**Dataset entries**
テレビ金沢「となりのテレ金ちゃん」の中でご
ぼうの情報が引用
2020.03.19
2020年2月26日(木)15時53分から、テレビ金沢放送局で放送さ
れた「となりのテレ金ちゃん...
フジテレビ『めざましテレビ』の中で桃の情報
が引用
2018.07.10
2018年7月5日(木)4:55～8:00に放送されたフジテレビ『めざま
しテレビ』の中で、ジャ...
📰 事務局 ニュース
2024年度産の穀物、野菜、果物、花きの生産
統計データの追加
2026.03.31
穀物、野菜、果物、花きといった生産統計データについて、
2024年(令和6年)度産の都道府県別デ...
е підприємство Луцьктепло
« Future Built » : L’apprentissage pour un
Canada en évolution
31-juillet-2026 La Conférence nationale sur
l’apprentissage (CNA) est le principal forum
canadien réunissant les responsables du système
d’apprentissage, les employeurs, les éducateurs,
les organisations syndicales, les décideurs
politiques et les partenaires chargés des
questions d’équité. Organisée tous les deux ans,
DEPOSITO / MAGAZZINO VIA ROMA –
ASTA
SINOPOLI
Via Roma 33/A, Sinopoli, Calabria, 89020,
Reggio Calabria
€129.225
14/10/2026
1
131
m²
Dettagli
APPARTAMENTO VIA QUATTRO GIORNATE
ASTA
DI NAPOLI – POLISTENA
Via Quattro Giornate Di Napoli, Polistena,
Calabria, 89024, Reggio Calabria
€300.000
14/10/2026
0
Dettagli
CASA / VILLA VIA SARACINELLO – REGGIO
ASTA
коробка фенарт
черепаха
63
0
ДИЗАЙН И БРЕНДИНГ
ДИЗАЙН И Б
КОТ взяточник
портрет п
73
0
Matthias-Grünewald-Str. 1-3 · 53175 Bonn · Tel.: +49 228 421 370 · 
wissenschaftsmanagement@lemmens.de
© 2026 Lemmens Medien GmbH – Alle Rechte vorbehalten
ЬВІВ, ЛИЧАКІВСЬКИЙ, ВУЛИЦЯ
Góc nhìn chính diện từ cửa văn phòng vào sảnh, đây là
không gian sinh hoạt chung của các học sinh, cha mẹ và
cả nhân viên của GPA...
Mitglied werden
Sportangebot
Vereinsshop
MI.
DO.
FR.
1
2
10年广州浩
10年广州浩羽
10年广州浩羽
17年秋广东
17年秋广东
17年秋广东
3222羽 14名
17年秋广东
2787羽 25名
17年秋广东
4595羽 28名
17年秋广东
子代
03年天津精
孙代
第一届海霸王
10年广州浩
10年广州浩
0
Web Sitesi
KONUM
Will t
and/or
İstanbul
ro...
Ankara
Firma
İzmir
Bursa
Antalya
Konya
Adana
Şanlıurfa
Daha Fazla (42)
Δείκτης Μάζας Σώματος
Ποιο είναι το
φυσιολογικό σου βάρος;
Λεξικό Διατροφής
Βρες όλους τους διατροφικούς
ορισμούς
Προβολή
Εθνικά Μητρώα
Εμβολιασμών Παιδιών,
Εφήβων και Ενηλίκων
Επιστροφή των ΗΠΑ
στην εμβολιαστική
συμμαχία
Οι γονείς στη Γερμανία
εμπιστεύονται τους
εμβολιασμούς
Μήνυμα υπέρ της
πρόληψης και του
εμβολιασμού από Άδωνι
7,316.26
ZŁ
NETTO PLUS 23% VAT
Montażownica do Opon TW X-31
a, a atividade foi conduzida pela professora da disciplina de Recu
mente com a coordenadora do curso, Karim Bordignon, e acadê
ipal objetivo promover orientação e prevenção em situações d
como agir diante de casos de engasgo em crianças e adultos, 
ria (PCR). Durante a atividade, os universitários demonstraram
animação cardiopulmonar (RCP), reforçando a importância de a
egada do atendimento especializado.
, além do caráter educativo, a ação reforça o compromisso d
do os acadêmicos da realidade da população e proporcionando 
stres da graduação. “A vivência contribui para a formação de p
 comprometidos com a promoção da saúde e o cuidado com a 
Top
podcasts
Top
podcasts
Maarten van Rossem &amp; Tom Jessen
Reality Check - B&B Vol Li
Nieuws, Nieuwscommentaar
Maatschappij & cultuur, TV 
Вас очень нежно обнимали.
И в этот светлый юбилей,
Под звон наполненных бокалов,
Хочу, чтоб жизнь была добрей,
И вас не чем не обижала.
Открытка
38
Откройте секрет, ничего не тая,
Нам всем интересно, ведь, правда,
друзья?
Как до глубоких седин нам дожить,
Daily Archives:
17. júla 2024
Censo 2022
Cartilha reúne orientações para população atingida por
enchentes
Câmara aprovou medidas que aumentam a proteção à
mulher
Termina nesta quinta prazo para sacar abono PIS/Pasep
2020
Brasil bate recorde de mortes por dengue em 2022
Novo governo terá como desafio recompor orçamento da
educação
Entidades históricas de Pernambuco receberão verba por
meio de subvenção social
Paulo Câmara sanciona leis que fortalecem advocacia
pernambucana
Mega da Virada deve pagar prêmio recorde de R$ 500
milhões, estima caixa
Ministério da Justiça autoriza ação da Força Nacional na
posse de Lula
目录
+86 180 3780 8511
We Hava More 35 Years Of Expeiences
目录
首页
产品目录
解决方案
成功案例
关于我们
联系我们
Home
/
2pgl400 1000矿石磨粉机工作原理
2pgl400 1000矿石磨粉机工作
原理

**THE PROBLEM**
Rewrite the entries above with every "ASTA" replaced by "AUCTION", leaving everything else unchanged.

**ANSWER TO THIS PROBLEM**
テレビ金沢「となりのテレ金ちゃん」の中でご
ぼうの情報が引用
2020.03.19
2020年2月26日(木)15時53分から、テレビ金沢放送局で放送さ
れた「となりのテレ金ちゃん...
フジテレビ『めざましテレビ』の中で桃の情報
が引用
2018.07.10
2018年7月5日(木)4:55～8:00に放送されたフジテレビ『めざま
しテレビ』の中で、ジャ...
📰 事務局 ニュース
2024年度産の穀物、野菜、果物、花きの生産
統計データの追加
2026.03.31
穀物、野菜、果物、花きといった生産統計データについて、
2024年(令和6年)度産の都道府県別デ...
е підприємство Луцьктепло
« Future Built » : L’apprentissage pour un
Canada en évolution
31-juillet-2026 La Conférence nationale sur
l’apprentissage (CNA) est le principal forum
canadien réunissant les responsables du système
d’apprentissage, les employeurs, les éducateurs,
les organisations syndicales, les décideurs
politiques et les partenaires chargés des
questions d’équité. Organisée tous les deux ans,
DEPOSITO / MAGAZZINO VIA ROMA –
AUCTION
SINOPOLI
Via Roma 33/A, Sinopoli, Calabria, 89020,
Reggio Calabria
€129.225
14/10/2026
1
131
m²
Dettagli
APPARTAMENTO VIA QUATTRO GIORNATE
AUCTION
DI NAPOLI – POLISTENA
Via Quattro Giornate Di Napoli, Polistena,
Calabria, 89024, Reggio Calabria
€300.000
14/10/2026
0
Dettagli
CASA / VILLA VIA SARACINELLO – REGGIO
AUCTION
коробка фенарт
черепаха
63
0
ДИЗАЙН И БРЕНДИНГ
ДИЗАЙН И Б
КОТ взяточник
портрет п
73
0
Matthias-Grünewald-Str. 1-3 · 53175 Bonn · Tel.: +49 228 421 370 · 
wissenschaftsmanagement@lemmens.de
© 2026 Lemmens Medien GmbH – Alle Rechte vorbehalten
ЬВІВ, ЛИЧАКІВСЬКИЙ, ВУЛИЦЯ
Góc nhìn chính diện từ cửa văn phòng vào sảnh, đây là
không gian sinh hoạt chung của các học sinh, cha mẹ và
cả nhân viên của GPA...
Mitglied werden
Sportangebot
Vereinsshop
MI.
DO.
FR.
1
2
10年广州浩
10年广州浩羽
10年广州浩羽
17年秋广东
17年秋广东
17年秋广东
3222羽 14名
17年秋广东
2787羽 25名
17年秋广东
4595羽 28名
17年秋广东
子代
03年天津精
孙代
第一届海霸王
10年广州浩
10年广州浩
0
Web Sitesi
KONUM
Will t
and/or
İstanbul
ro...
Ankara
Firma
İzmir
Bursa
Antalya
Konya
Adana
Şanlıurfa
Daha Fazla (42)
Δείκτης Μάζας Σώματος
Ποιο είναι το
φυσιολογικό σου βάρος;
Λεξικό Διατροφής
Βρες όλους τους διατροφικούς
ορισμούς
Προβολή
Εθνικά Μητρώα
Εμβολιασμών Παιδιών,
Εφήβων και Ενηλίκων
Επιστροφή των ΗΠΑ
στην εμβολιαστική
συμμαχία
Οι γονείς στη Γερμανία
εμπιστεύονται τους
εμβολιασμούς
Μήνυμα υπέρ της
πρόληψης και του
εμβολιασμού από Άδωνι
7,316.26
ZŁ
NETTO PLUS 23% VAT
Montażownica do Opon TW X-31
a, a atividade foi conduzida pela professora da disciplina de Recu
mente com a coordenadora do curso, Karim Bordignon, e acadê
ipal objetivo promover orientação e prevenção em situações d
como agir diante de casos de engasgo em crianças e adultos, 
ria (PCR). Durante a atividade, os universitários demonstraram
animação cardiopulmonar (RCP), reforçando a importância de a
egada do atendimento especializado.
, além do caráter educativo, a ação reforça o compromisso d
do os acadêmicos da realidade da população e proporcionando 
stres da graduação. “A vivência contribui para a formação de p
 comprometidos com a promoção da saúde e o cuidado com a 
Top
podcasts
Top
podcasts
Maarten van Rossem &amp; Tom Jessen
Reality Check - B&B Vol Li
Nieuws, Nieuwscommentaar
Maatschappij & cultuur, TV 
Вас очень нежно обнимали.
И в этот светлый юбилей,
Под звон наполненных бокалов,
Хочу, чтоб жизнь была добрей,
И вас не чем не обижала.
Открытка
38
Откройте секрет, ничего не тая,
Нам всем интересно, ведь, правда,
друзья?
Как до глубоких седин нам дожить,
Daily Archives:
17. júla 2024
Censo 2022
Cartilha reúne orientações para população atingida por
enchentes
Câmara aprovou medidas que aumentam a proteção à
mulher
Termina nesta quinta prazo para sacar abono PIS/Pasep
2020
Brasil bate recorde de mortes por dengue em 2022
Novo governo terá como desafio recompor orçamento da
educação
Entidades históricas de Pernambuco receberão verba por
meio de subvenção social
Paulo Câmara sanciona leis que fortalecem advocacia
pernambucana
Mega da Virada deve pagar prêmio recorde de R$ 500
milhões, estima caixa
Ministério da Justiça autoriza ação da Força Nacional na
posse de Lula
目录
+86 180 3780 8511
We Hava More 35 Years Of Expeiences
目录
首页
产品目录
解决方案
成功案例
关于我们
联系我们
Home
/
2pgl400 1000矿石磨粉机工作原理
2pgl400 1000矿石磨粉机工作
原理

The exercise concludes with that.